提到这个人,赵槐先是不快,随后又露出一脸得意的神色。
“他死了。”他疯了似的咯咯直笑,仿佛还在回味方才的一幕,“我叫人剥了他的皮,然后请人把他拉、磨成又薄又有弹性的灯笼皮,为了能让阿姐尽快看到成果,我叫他们赶工,务必在一个小时之内做好……”
他笑着指向角落:“你瞧,就是那个灯笼,好看吗?”
赵初心侧目看去,火光在薄薄的灯笼皮中摇曳,而她的纸蝶正停留在一颗黑印的上方。
那是徐俊杰背部的胎记。
“他的魂呢?”赵初心低声问。
“毁了。”赵槐慵懒的靠着墙,俊美的容颜上泄出缕缕漫不经心的邪气,“阿姐不是喜欢他干净的灵魂吗?可是我不喜欢,通常被我讨厌的东西,只有一个下场,可你毕竟是我爱的女人,既然你喜欢,我怎能不给你留下一点纪念呢?这灯笼是我请大师做的,上面的绘图同样出自名家之手,阿姐,你不是喜欢他吗?我就让他一直一直的挂在你房间里好不好。”
赵初心没说话,她慢慢转过身,眼中浮起一抹冷酷的杀意。
“我不明白,这个弱鸡似的男人有什么好?我不过是用一根手指头就可以戳穿他的喉咙,他死的时候真有趣,还有他那身喜服真是碍眼,他算什么东西?凭什么得到阿姐?他连给你提鞋都不配。”

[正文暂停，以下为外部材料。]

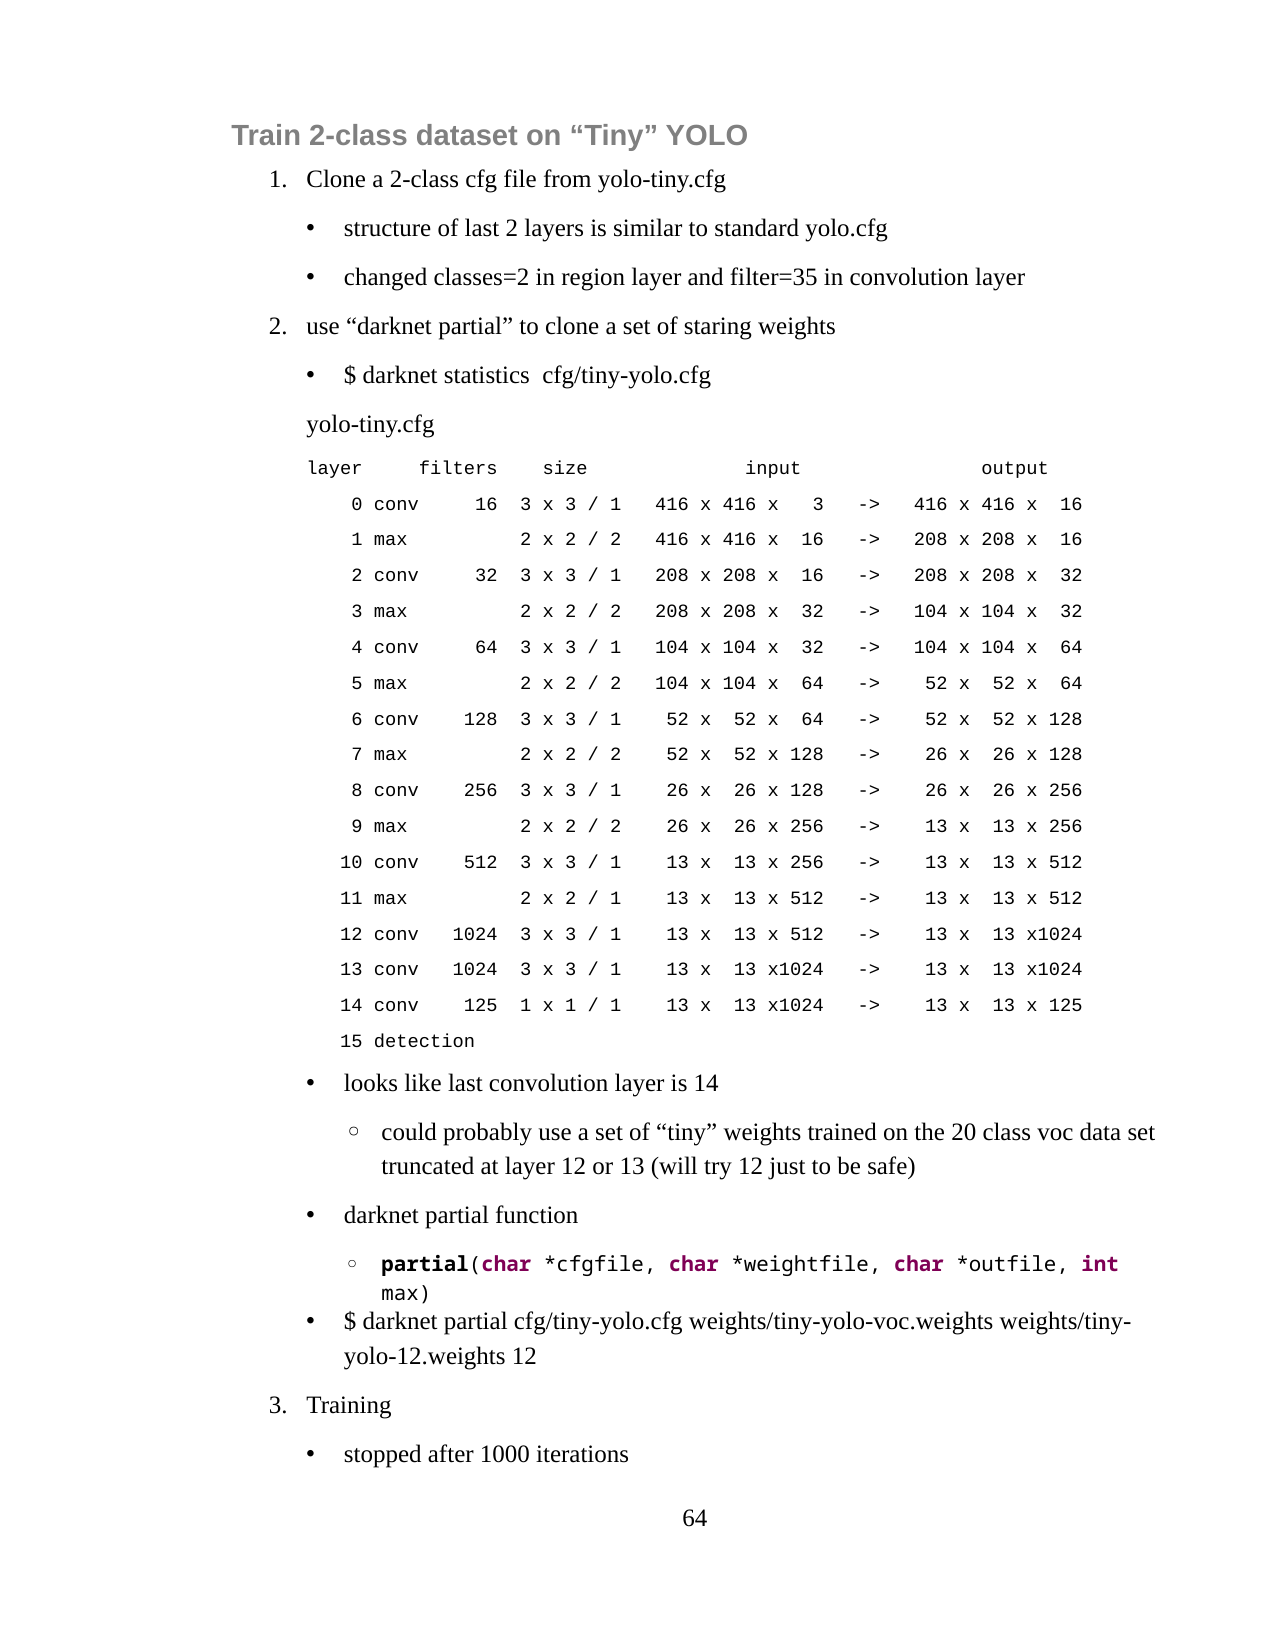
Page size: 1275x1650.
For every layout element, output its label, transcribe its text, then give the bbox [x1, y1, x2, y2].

text 6 conv 128 3 x 3 / 1 52 x 52 x 64 -> 52 x 52 x 128 [306, 709, 1158, 731]
list darknet partial function [306, 1200, 1158, 1229]
list looks like last convolution layer is 14 [306, 1068, 1158, 1096]
text 1 max 2 x 2 / 2 416 x 416 x 16 -> 208 x 208 x 16 [306, 530, 1158, 551]
text layer filters size input output [306, 458, 1158, 480]
text 5 max 2 x 2 / 2 104 x 104 x 64 -> 52 x 52 x 64 [306, 673, 1158, 695]
list changed classes=2 in region layer and filter=35 in convolution layer [306, 262, 1158, 291]
text 0 conv 16 3 x 3 / 1 416 x 416 x 3 -> 416 x 416 x 16 [306, 494, 1158, 516]
text 14 conv 125 1 x 1 / 1 13 x 13 x1024 -> 13 x 13 x 125 [306, 996, 1158, 1017]
list Training [269, 1390, 1158, 1418]
list $ darknet statistics cfg/tiny-yolo.cfg [306, 360, 1158, 389]
text 8 conv 256 3 x 3 / 1 26 x 26 x 128 -> 26 x 26 x 256 [306, 781, 1158, 802]
text 2 conv 32 3 x 3 / 1 208 x 208 x 16 -> 208 x 208 x 32 [306, 566, 1158, 587]
list use “darknet partial” to clone a set of staring weights [269, 311, 1158, 340]
list stopped after 1000 iterations [306, 1439, 1158, 1468]
list could probably use a set of “tiny” weights trained on the 20 class voc data set truncated at layer 12 or 13 (will try 12 just to be safe) [344, 1117, 1158, 1180]
list structure of last 2 layers is similar to standard yolo.cfg [306, 213, 1158, 242]
text 4 conv 64 3 x 3 / 1 104 x 104 x 32 -> 104 x 104 x 64 [306, 638, 1158, 659]
subtitle Train 2-class dataset on “Tiny” YOLO [231, 118, 1158, 152]
text 13 conv 1024 3 x 3 / 1 13 x 13 x1024 -> 13 x 13 x1024 [306, 960, 1158, 981]
text 9 max 2 x 2 / 2 26 x 26 x 256 -> 13 x 13 x 256 [306, 817, 1158, 838]
text 15 detection [306, 1032, 1158, 1053]
list partial(char *cfgfile, char *weightfile, char *outfile, int max) [344, 1249, 1158, 1306]
list $ darknet partial cfg/tiny-yolo.cfg weights/tiny-yolo-voc.weights weights/tiny-yolo-12.weights 12 [306, 1306, 1158, 1369]
text 7 max 2 x 2 / 2 52 x 52 x 128 -> 26 x 26 x 128 [306, 745, 1158, 766]
text yolo-tiny.cfg [306, 409, 1158, 438]
text 3 max 2 x 2 / 2 208 x 208 x 32 -> 104 x 104 x 32 [306, 602, 1158, 623]
text 12 conv 1024 3 x 3 / 1 13 x 13 x 512 -> 13 x 13 x1024 [306, 924, 1158, 946]
text 10 conv 512 3 x 3 / 1 13 x 13 x 256 -> 13 x 13 x 512 [306, 853, 1158, 874]
text 11 max 2 x 2 / 1 13 x 13 x 512 -> 13 x 13 x 512 [306, 888, 1158, 910]
list Clone a 2-class cfg file from yolo-tiny.cfg [269, 164, 1158, 193]
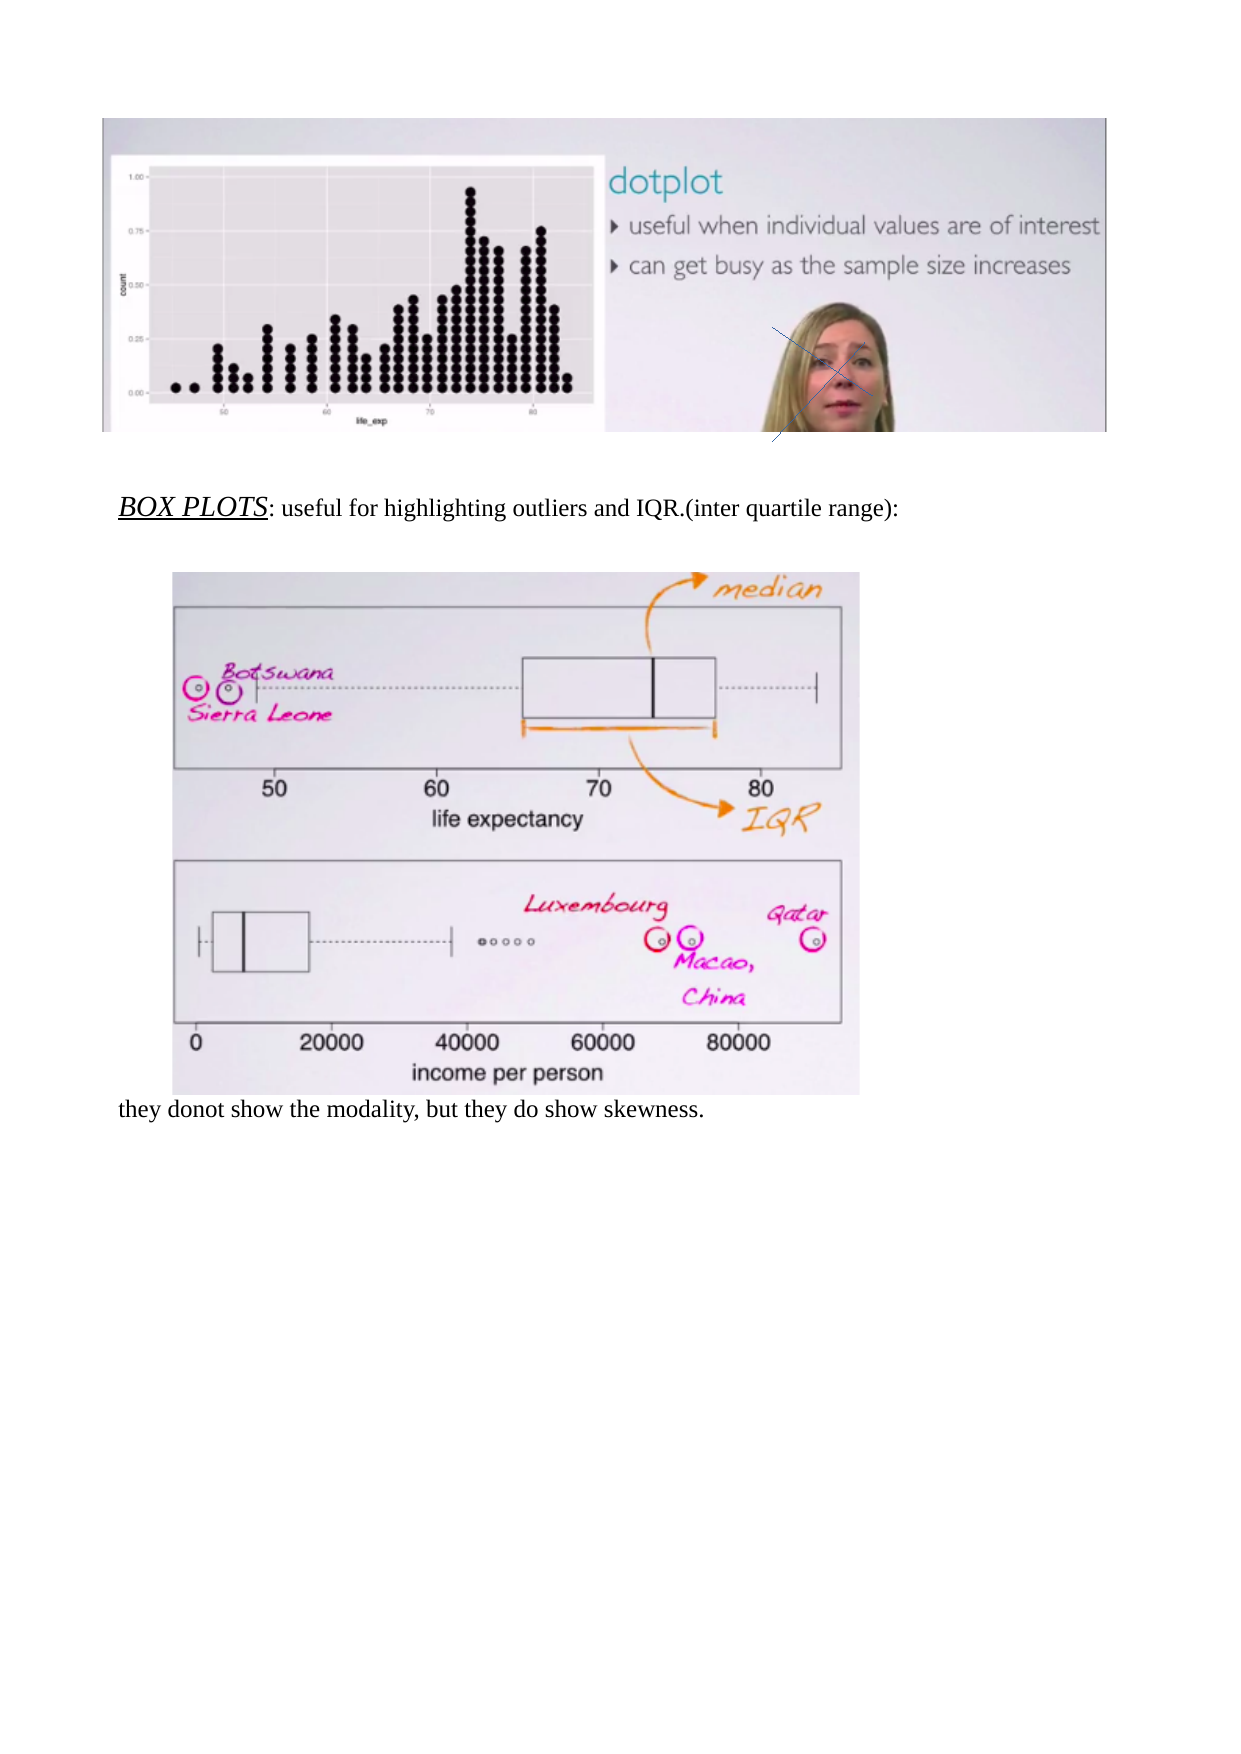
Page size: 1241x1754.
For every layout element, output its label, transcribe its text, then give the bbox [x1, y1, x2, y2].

picture [102, 118, 1107, 432]
text they donot show the modality, but they do show skewness. [118, 551, 1122, 1123]
text BOX PLOTS: useful for highlighting outliers and IQR.(inter quartile range): [118, 489, 1122, 523]
picture [172, 572, 860, 1095]
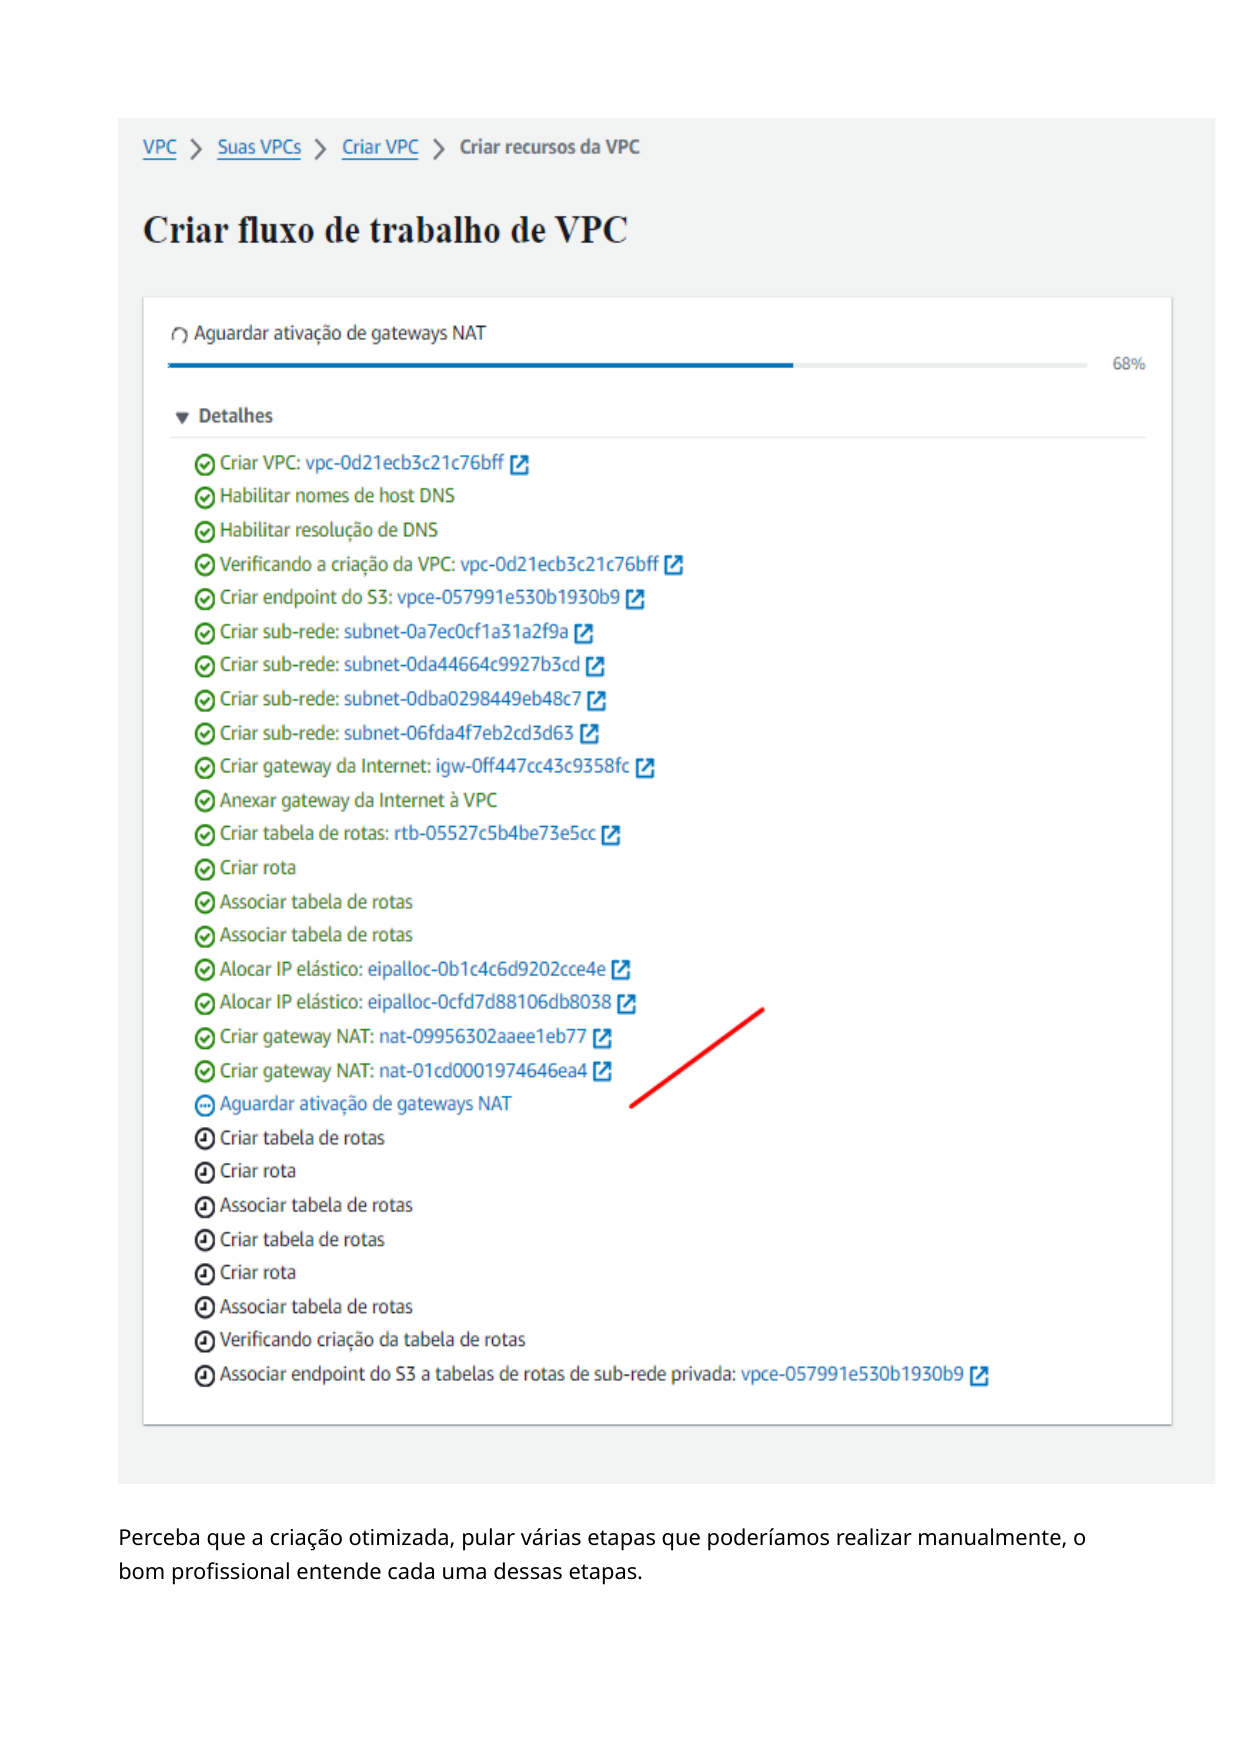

赵槐自顾自道,“现在我就把他挂在你房里,我要那只癞蛤蟆每天看着我是如何同你翻云覆雨,恩爱无休。”
赵初心的脸色越发阴沉,倏然挥出一掌,无形的耳光响亮的扇在他脸上。
她没有克制力道,假如不是有鬼气护体,他这副皮囊的头颅估计会被她打出来。
“阿姐,你又打我了。”他并不生气,反倒笑出声,“为什么?我们那么相似,天生就应该在一起的,可你却连一个正眼都不肯看我,我知道,由始至终你只将我当成一个可有可无的奴才。”
赵初心冷笑:“你明白就好。”
赵槐摸上嘴角的伤口,重重的往地上啐口血,“可是我不甘心啊,我那么爱你,爱得连命都可以不要,你怎么可以为了一个普通得不能再普通的男人抛弃我,你知道吗?这些天我一直在做梦,梦到过去的点点滴滴,阿姐,我们应该是一体的。”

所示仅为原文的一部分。